Este precepto debe interpretarse a la luz de la jurisprudencia del Tribunal de Justicia de la Unión Europea, en particular las sentencias de 4 de julio de 1985, asunto 168/84, Gunter Berkhol, de 2 de mayo de 1996, asunto C-231/94, Faaborg-Gelting, de 17 de julio de 1997, asunto C-190/95, ARO Lease BV , de 20 de febrero de 1997, asunto C-260/95, DFDS A/S y de 28 de junio de 2007, asunto C-73/06, Planzer Luxembourg.
De conformidad con esta jurisprudencia, para que exista establecimiento permanente es necesario que el mismo se caracterice por una estructura adecuada en términos de medios humanos y técnicos, propios o subcontratados, con un grado suficiente de permanencia.
Este mismo criterio ha sido consagrado por el Reglamento de Ejecución (UE) nº 282/2011 del Consejo de 15 de marzo de 2011, por el que se establecen disposiciones de aplicación de la Directiva 2006/112/CE relativa al sistema común del impuesto sobre el valor añadido (DOUE de 23 de marzo) en su artículo 53.1, conforme al cual:
“1. Para la aplicación del artículo 192 bis de la Directiva 2006/112/CE solo se tomará en consideración el establecimiento permanente que tenga el sujeto pasivo cuando se caracterice por un grado suficiente de permanencia y una estructura adecuada en términos de medios humanos y técnicos que le permitan realizar la entrega de bienes o la prestación de servicios en la que intervenga.”.
La noción de establecimiento permanente y los criterios para considerar que el mismo interviene en la prestación de servicios, han sido desarrollados por el Reglamento 282/2011 del Consejo, de 15 de marzo, por el que se establecen las disposiciones de aplicación de la Directiva 2006/112/CE relativa al sistema común del impuesto sobre el valor añadido.
El artículo 11.2 del Reglamento 282/2001 entiende por establecimiento permanente prestador de servicios “cualquier establecimiento, distinto de la sede económica (…) que se caracterice por un grado suficiente de permanencia y una adecuada estructura en términos de medios humanos y técnicos que le permitan prestar los servicios que suministre”.
De acuerdo con los preceptos anteriores, la realización de obras de una línea de fabricación por un período superior a los 12 meses tiene la consideración de establecimiento permanente desde el comienzo de la obra.

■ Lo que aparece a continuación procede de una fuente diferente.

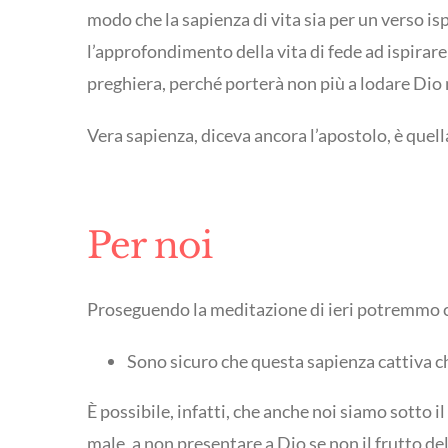
modo che la sapienza di vita sia per un verso isp
l’approfondimento della vita di fede ad ispirare
preghiera, perché porterà non più a lodare Dio 
Vera sapienza, diceva ancora l’apostolo, è quella 
Per noi
Proseguendo la meditazione di ieri potremmo c
Sono sicuro che questa sapienza cattiva c
È possibile, infatti, che anche noi siamo sotto i
male, a non presentare a Dio se non il frutto d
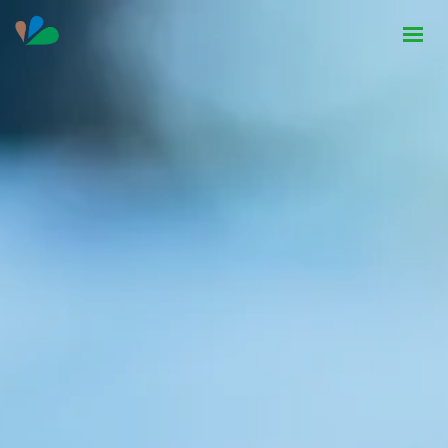
HOME
INSTITUCIONAL
NOTÍCIAS
CONTATO
SEJA PARCEIRO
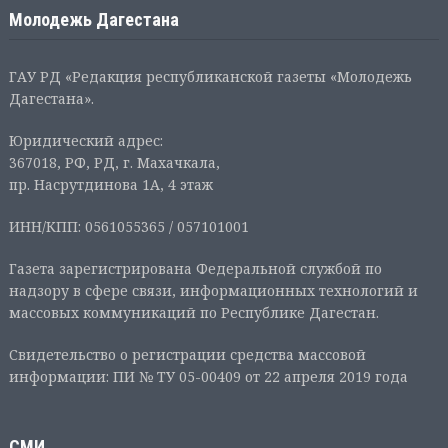
Молодежь Дагестана
ГАУ РД «Редакция республиканской газеты «Молодежь
Дагестана».
Юридический адрес:
367018, РФ, РД, г. Махачкала,
пр. Насрутдинова 1А, 4 этаж
ИНН/КПП: 0561055365 / 057101001
Газета зарегистрирована Федеральной службой по
надзору в сфере связи, информационных технологий и
массовых коммуникаций по Республике Дагестан.
Свидетельство о регистрации средства массовой
информации: ПИ № ТУ 05-00409 от 22 апреля 2019 года
СМИ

Corresponde a la entidad francesa establecida la obligación de efectuar la repercusión del Impuesto sobre el Valor Añadido que grava las operaciones realizadas sobre el destinatario de las mismas quedando este último obligado a soportarlo siempre que la repercusión se ajuste a lo dispuesto en la propia Ley, según lo previsto en el artículo 88 de la Ley 37/1992. La repercusión se efectuará mediante la expedición y entrega de las correspondientes facturas ajustadas a lo dispuesto en dicho artículo y en el Real Decreto 1619/2012, de 30 de noviembre, por el que se aprueba el Reglamento que regula las obligaciones de facturación (BOE del 1 de diciembre).

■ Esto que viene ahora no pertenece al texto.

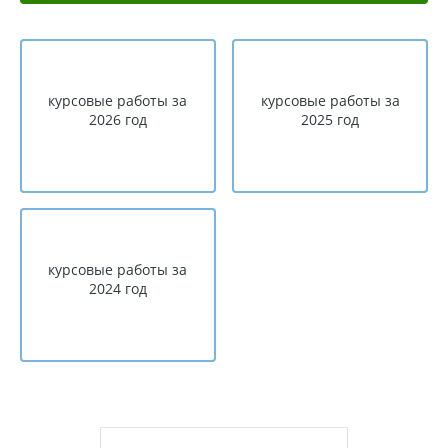
курсовые работы за
курсовые работы за
2026 год
2025 год
курсовые работы за
2024 год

2.- El artículo 89, apartado uno, de la Ley 37/1992, dispone que los sujetos pasivos deberán efectuar la rectificación de las cuotas impositivas repercutidas cuando el importe de las mismas se hubiese determinado incorrectamente o se produzcan las circunstancias que, según lo dispuesto en el artículo 80 de dicha Ley, dan lugar a la modificación de la base imponible.

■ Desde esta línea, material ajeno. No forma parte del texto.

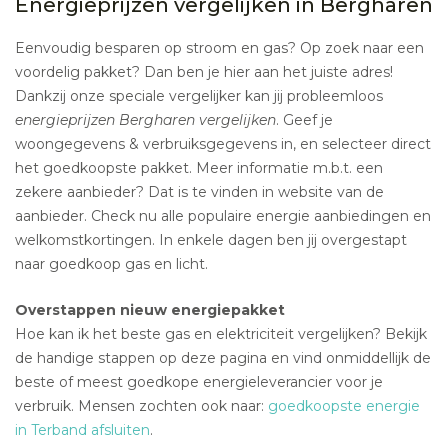
Energieprijzen vergelijken in Bergharen
Eenvoudig besparen op stroom en gas? Op zoek naar een
voordelig pakket? Dan ben je hier aan het juiste adres!
Dankzij onze speciale vergelijker kan jij probleemloos
energieprijzen Bergharen vergelijken
. Geef je
woongegevens & verbruiksgegevens in, en selecteer direct
het goedkoopste pakket. Meer informatie m.b.t. een
zekere aanbieder? Dat is te vinden in website van de
aanbieder. Check nu alle populaire energie aanbiedingen en
welkomstkortingen. In enkele dagen ben jij overgestapt
naar goedkoop gas en licht.
Overstappen nieuw energiepakket
Hoe kan ik het beste gas en elektriciteit vergelijken? Bekijk
de handige stappen op deze pagina en vind onmiddellijk de
beste of meest goedkope energieleverancier voor je
verbruik. Mensen zochten ook naar:
goedkoopste energie
in Terband afsluiten
.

La rectificación deberá efectuarse en el momento en que se adviertan las causas de la incorrecta determinación de las cuotas o se produzcan las demás circunstancias a que se refiere el párrafo anterior, siempre que no hubiesen transcurrido cuatro años a partir del momento en que se devengó el Impuesto correspondiente a la operación o, en su caso, se produjeron las circunstancias a que se refiere el citado artículo 80.
El apartado dos del precepto indica que lo dispuesto en el mismo también será de aplicación cuando, no habiéndose repercutido cuota alguna, se hubiese expedido la factura correspondiente a la operación.
En consecuencia, la entidad francesa que expidió las correspondientes facturas, aunque sin repercutir las cuotas del Impuesto sobre el Valor Añadido, por considerar que no era el sujeto pasivo de las operaciones documentadas en las mismas, deberá rectificar las cuotas no repercutidas, siempre que no hayan transcurrido cuatro años desde el momento del devengo de dichas operaciones.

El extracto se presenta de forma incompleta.